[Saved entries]
-*-*-
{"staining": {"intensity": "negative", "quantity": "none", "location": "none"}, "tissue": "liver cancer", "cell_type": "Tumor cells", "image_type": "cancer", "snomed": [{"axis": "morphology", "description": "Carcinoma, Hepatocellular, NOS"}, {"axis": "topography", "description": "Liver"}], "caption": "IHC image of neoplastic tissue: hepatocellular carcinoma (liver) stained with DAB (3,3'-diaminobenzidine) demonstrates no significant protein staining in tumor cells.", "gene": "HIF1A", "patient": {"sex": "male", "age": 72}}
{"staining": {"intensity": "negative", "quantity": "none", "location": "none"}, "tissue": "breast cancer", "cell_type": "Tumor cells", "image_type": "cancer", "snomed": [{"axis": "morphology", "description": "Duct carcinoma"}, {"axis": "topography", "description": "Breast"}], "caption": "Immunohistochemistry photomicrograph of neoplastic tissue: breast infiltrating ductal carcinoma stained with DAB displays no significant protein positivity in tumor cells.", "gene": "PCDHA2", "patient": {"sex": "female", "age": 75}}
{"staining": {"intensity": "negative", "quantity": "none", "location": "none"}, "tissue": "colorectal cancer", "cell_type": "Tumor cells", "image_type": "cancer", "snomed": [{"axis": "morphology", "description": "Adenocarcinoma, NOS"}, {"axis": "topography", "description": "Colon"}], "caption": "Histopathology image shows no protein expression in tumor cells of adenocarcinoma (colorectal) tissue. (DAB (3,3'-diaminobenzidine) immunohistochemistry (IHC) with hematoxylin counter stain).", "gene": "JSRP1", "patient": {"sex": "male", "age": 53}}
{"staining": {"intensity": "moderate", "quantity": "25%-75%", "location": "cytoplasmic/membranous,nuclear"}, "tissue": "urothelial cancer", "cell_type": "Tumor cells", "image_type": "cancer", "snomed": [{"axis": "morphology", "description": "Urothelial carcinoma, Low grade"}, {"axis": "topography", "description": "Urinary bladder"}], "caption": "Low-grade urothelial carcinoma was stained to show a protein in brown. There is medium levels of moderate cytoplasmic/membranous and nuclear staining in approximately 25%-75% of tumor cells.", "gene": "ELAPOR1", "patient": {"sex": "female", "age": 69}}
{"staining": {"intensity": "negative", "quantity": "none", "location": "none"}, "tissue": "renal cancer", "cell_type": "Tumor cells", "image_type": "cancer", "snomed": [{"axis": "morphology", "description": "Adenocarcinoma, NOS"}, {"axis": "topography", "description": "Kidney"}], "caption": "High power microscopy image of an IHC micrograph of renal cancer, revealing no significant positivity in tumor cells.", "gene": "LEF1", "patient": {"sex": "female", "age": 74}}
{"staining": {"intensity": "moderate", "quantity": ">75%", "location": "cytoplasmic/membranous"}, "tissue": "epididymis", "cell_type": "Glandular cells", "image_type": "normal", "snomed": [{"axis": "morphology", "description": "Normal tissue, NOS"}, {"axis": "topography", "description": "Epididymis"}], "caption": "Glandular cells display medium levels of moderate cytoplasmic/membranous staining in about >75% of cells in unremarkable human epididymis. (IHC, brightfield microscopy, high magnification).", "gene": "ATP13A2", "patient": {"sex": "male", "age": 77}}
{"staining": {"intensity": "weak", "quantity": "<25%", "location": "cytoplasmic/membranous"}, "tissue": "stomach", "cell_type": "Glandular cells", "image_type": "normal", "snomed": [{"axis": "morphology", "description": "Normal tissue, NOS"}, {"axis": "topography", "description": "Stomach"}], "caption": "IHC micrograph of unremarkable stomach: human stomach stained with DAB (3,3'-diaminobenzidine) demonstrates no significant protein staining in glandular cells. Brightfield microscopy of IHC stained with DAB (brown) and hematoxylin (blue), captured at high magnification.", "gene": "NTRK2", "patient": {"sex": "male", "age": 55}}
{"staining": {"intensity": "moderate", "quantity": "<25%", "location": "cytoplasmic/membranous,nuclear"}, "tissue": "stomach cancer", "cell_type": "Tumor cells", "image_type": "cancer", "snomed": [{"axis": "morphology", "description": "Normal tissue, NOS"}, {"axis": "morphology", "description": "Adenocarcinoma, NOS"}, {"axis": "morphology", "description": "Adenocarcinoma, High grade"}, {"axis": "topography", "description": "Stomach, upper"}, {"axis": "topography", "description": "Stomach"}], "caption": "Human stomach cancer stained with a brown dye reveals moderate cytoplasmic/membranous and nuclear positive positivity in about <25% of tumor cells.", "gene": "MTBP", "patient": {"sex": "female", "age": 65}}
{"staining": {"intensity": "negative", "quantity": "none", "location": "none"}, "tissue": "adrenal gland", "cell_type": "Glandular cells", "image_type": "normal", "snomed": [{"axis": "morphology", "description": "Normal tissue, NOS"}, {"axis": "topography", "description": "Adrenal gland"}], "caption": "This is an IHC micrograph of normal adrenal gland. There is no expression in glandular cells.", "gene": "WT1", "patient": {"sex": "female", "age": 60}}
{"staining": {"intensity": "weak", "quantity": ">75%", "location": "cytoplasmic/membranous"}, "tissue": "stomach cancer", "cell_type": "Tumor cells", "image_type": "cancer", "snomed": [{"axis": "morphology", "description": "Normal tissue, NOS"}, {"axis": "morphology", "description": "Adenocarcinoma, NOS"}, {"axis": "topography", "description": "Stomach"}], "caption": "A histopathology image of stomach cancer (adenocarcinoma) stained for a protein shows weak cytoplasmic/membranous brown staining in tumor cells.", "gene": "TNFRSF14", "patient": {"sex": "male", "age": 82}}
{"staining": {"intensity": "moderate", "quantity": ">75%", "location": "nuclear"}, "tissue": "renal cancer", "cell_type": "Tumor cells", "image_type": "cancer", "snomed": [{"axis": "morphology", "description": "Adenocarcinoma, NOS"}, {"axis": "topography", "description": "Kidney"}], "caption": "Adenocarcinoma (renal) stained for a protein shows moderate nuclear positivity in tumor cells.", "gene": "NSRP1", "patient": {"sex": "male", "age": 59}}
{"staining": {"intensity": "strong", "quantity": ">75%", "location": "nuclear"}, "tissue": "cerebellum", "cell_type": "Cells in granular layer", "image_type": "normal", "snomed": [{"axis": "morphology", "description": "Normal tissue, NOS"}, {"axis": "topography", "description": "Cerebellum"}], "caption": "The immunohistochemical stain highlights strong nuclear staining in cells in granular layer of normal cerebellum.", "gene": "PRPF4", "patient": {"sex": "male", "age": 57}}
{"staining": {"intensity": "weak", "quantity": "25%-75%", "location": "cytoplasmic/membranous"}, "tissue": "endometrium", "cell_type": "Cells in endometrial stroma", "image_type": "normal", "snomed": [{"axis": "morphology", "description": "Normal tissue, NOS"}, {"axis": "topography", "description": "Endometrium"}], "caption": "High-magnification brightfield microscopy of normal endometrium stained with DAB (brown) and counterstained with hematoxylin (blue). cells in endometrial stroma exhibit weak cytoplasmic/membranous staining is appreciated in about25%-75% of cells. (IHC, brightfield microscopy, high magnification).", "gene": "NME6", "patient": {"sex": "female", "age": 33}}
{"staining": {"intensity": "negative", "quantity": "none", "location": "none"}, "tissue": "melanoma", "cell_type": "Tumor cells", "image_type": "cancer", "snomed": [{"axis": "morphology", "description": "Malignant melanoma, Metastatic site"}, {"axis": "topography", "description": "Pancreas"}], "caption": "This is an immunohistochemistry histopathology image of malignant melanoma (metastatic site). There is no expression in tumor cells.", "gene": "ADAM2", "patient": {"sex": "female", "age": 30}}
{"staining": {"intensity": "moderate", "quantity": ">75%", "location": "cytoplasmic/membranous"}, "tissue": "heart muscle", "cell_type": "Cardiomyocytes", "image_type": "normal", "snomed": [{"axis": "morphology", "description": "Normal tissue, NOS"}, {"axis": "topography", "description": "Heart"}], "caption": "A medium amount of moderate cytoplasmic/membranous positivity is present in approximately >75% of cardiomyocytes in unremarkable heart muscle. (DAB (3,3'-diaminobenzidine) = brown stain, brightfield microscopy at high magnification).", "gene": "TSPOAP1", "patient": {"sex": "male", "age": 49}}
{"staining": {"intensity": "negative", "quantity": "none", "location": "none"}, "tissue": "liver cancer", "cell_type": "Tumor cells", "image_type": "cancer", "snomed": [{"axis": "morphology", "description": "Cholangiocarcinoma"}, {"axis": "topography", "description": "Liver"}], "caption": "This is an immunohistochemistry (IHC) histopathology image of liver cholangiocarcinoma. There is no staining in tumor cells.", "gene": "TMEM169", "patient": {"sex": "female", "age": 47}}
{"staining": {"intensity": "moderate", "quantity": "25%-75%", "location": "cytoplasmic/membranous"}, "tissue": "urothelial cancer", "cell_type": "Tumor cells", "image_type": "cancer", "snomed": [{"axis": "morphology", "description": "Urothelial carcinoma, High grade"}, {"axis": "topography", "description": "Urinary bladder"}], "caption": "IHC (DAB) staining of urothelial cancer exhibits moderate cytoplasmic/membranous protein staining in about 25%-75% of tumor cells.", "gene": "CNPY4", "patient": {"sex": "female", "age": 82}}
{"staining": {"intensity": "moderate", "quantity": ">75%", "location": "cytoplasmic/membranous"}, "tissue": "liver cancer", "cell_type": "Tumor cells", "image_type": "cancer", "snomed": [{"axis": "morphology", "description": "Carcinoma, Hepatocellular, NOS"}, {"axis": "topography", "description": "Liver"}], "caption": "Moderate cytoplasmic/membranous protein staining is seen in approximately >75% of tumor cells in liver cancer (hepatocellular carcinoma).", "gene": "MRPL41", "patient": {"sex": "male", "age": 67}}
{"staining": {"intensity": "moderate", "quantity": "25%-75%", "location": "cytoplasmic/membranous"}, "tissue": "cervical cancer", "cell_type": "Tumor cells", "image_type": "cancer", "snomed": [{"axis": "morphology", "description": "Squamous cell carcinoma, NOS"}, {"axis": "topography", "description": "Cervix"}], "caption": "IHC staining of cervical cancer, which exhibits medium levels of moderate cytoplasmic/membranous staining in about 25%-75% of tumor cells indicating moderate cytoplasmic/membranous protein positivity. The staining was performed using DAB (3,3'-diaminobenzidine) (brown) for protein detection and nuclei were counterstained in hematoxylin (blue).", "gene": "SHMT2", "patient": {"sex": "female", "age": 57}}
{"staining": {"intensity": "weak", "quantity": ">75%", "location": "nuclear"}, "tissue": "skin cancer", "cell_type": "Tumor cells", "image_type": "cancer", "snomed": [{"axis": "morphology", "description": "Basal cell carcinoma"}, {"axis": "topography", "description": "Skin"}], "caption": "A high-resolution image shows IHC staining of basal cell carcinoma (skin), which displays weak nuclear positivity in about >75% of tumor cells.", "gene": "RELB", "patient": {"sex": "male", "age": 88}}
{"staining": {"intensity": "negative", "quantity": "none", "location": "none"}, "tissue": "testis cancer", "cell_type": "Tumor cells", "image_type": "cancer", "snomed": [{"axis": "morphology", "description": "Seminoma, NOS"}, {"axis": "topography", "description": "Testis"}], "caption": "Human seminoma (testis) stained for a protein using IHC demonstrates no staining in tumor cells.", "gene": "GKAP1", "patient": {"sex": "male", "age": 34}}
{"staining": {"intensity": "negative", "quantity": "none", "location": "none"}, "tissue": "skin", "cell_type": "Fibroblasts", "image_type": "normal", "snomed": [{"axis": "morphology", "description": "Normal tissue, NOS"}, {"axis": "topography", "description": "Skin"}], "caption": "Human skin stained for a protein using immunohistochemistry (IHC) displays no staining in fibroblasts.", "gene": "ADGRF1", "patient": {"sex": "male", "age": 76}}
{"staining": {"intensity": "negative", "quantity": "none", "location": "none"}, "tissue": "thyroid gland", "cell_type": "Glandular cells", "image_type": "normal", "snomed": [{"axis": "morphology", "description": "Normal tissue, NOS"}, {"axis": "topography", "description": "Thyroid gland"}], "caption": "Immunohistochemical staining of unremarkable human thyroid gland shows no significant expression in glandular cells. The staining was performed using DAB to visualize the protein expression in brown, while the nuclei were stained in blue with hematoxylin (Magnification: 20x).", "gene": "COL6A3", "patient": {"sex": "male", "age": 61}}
-*-*-
About this exercise
Whichever lines of the records above hold the word "performed" should all be copied out.

Answer to the exercise
{"staining": {"intensity": "moderate", "quantity": "25%-75%", "location": "cytoplasmic/membranous"}, "tissue": "cervical cancer", "cell_type": "Tumor cells", "image_type": "cancer", "snomed": [{"axis": "morphology", "description": "Squamous cell carcinoma, NOS"}, {"axis": "topography", "description": "Cervix"}], "caption": "IHC staining of cervical cancer, which exhibits medium levels of moderate cytoplasmic/membranous staining in about 25%-75% of tumor cells indicating moderate cytoplasmic/membranous protein positivity. The staining was performed using DAB (3,3'-diaminobenzidine) (brown) for protein detection and nuclei were counterstained in hematoxylin (blue).", "gene": "SHMT2", "patient": {"sex": "female", "age": 57}}
{"staining": {"intensity": "negative", "quantity": "none", "location": "none"}, "tissue": "thyroid gland", "cell_type": "Glandular cells", "image_type": "normal", "snomed": [{"axis": "morphology", "description": "Normal tissue, NOS"}, {"axis": "topography", "description": "Thyroid gland"}], "caption": "Immunohistochemical staining of unremarkable human thyroid gland shows no significant expression in glandular cells. The staining was performed using DAB to visualize the protein expression in brown, while the nuclei were stained in blue with hematoxylin (Magnification: 20x).", "gene": "COL6A3", "patient": {"sex": "male", "age": 61}}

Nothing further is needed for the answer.